The undersigned hereby grants to each such attorney-in-fact full power and authority to do and perform any and every act and thing whatsoever requisite, necessary, or proper to be done in the exercise of any of the rights and powers herein granted, as fully to all intents and purposes as the undersigned might or could do if personally present, with full power of substitution or revocation, hereby ratifying and confirming all that such attorney-in-fact, or such attorney-in-fact's substitute or substitutes, shall lawfully do or cause to be done by virtue of this power of attorney and the rights and powers herein granted. The undersigned acknowledges that the foregoing attorneys-in-fact, in serving in such capacity at the request of the undersigned, are not assuming, nor is the Company assuming, any of the undersigned's responsibilities to comply with Section 16 of the Securities Exchange Act of 1934.

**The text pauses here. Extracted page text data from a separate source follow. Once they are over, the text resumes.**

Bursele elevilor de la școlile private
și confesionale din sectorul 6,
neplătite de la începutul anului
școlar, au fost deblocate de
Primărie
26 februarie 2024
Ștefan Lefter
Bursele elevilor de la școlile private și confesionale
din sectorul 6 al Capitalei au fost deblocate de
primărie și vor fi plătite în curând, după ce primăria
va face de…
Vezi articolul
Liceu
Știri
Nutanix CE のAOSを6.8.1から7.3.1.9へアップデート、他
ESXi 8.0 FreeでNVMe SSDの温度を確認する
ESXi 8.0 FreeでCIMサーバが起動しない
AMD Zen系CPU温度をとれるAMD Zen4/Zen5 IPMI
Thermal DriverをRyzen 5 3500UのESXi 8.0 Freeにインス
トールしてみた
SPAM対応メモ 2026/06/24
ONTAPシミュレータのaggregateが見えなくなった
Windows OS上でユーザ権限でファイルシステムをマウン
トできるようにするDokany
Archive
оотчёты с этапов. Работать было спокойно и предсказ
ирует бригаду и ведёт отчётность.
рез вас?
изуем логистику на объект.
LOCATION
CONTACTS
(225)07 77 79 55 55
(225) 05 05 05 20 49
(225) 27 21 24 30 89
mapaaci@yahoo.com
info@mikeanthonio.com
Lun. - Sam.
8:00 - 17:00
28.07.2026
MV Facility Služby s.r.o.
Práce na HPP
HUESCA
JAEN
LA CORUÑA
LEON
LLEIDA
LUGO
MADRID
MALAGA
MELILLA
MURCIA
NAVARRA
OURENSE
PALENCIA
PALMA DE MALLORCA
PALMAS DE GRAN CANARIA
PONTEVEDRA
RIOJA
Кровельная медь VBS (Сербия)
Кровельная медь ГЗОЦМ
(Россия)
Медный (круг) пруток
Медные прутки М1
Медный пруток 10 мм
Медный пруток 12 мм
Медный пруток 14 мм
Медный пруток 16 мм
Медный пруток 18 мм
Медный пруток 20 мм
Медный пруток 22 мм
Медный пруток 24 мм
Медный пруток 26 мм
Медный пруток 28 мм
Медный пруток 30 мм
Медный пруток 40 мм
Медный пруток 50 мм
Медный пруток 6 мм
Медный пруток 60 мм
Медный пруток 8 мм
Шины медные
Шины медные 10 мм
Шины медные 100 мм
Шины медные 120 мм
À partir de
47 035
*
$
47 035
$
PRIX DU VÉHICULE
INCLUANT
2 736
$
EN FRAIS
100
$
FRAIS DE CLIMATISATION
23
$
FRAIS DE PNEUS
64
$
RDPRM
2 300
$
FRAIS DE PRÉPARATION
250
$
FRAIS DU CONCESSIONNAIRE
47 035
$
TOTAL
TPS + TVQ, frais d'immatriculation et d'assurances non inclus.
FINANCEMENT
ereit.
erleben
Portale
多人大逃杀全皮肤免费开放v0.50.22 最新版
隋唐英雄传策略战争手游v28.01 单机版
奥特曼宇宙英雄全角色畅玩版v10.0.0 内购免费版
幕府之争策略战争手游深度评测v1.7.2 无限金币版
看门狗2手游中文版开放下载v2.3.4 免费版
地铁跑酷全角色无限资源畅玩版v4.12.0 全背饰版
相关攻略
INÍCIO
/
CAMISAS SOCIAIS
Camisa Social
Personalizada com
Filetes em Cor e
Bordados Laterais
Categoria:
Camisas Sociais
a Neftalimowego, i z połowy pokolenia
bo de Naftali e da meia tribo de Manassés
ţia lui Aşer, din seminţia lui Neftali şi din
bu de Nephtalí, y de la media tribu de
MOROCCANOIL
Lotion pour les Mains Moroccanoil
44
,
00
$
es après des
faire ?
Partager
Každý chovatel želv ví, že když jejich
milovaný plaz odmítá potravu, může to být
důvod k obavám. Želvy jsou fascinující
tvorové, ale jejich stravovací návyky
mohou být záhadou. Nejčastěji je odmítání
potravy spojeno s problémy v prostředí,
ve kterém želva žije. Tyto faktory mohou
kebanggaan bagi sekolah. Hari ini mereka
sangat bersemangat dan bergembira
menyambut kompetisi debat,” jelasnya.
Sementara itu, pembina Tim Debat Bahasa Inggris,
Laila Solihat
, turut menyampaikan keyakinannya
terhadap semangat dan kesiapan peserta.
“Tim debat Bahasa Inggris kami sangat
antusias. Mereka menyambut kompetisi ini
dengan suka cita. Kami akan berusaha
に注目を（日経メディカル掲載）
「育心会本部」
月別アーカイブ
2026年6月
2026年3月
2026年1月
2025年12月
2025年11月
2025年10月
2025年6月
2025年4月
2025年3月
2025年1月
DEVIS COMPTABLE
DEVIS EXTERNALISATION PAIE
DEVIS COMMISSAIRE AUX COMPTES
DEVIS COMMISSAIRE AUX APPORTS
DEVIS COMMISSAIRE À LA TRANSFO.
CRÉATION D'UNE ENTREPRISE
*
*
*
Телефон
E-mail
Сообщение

This Power of Attorney shall remain in full force and effect until the undersigned is no longer required to file Forms 3, 4, and 5 with respect to the undersigned's holdings of and transactions in securities issued by the Company, unless earlier revoked by the undersigned in a signed writing delivered to the foregoing attorneys-in-fact.

IN WITNESS WHEREOF, the undersigned has caused this Power of Attorney to be executed as of this 20th day of November, 2013.